What is required: Return all lines of the data in which the string "Affairs" occurs.

Entries taken from a collection:

---

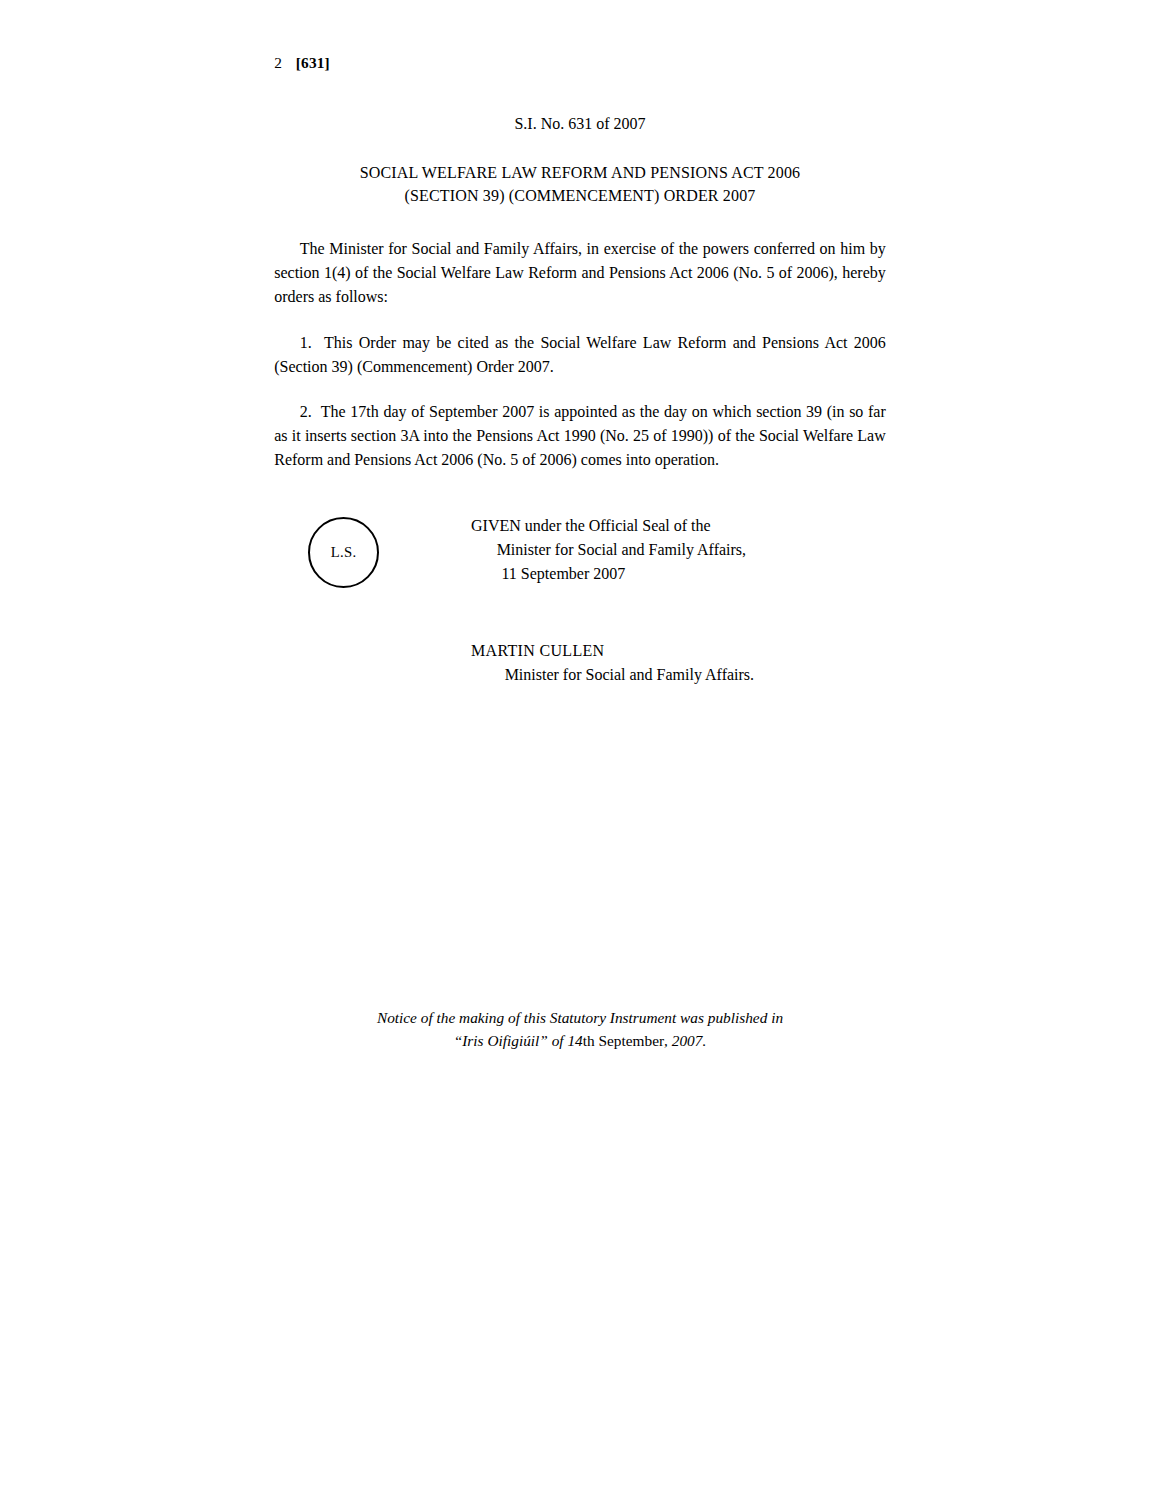2[631]
S.I. No. 631 of 2007
SOCIAL WELFARE LAW REFORM AND PENSIONS ACT 2006
(SECTION 39) (COMMENCEMENT) ORDER 2007
The Minister for Social and Family Affairs, in exercise of the powers conferred on him by section 1(4) of the Social Welfare Law Reform and Pensions Act 2006 (No. 5 of 2006), hereby orders as follows:
1. This Order may be cited as the Social Welfare Law Reform and Pensions Act 2006 (Section 39) (Commencement) Order 2007.
2. The 17th day of September 2007 is appointed as the day on which section 39 (in so far as it inserts section 3A into the Pensions Act 1990 (No. 25 of 1990)) of the Social Welfare Law Reform and Pensions Act 2006 (No. 5 of 2006) comes into operation.
L.S.
GIVEN under the Official Seal of the Minister for Social and Family Affairs, 11 September 2007
MARTIN CULLEN Minister for Social and Family Affairs.
Notice of the making of this Statutory Instrument was published in
“Iris Oifigiúil” of 14th September, 2007.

---

Answer to this problem:
The Minister for Social and Family Affairs, in exercise of the powers conferred on him by section 1(4) of the Social Welfare Law Reform and Pensions Act 2006 (No. 5 of 2006), hereby orders as follows:
GIVEN under the Official Seal of the Minister for Social and Family Affairs, 11 September 2007
MARTIN CULLEN Minister for Social and Family Affairs.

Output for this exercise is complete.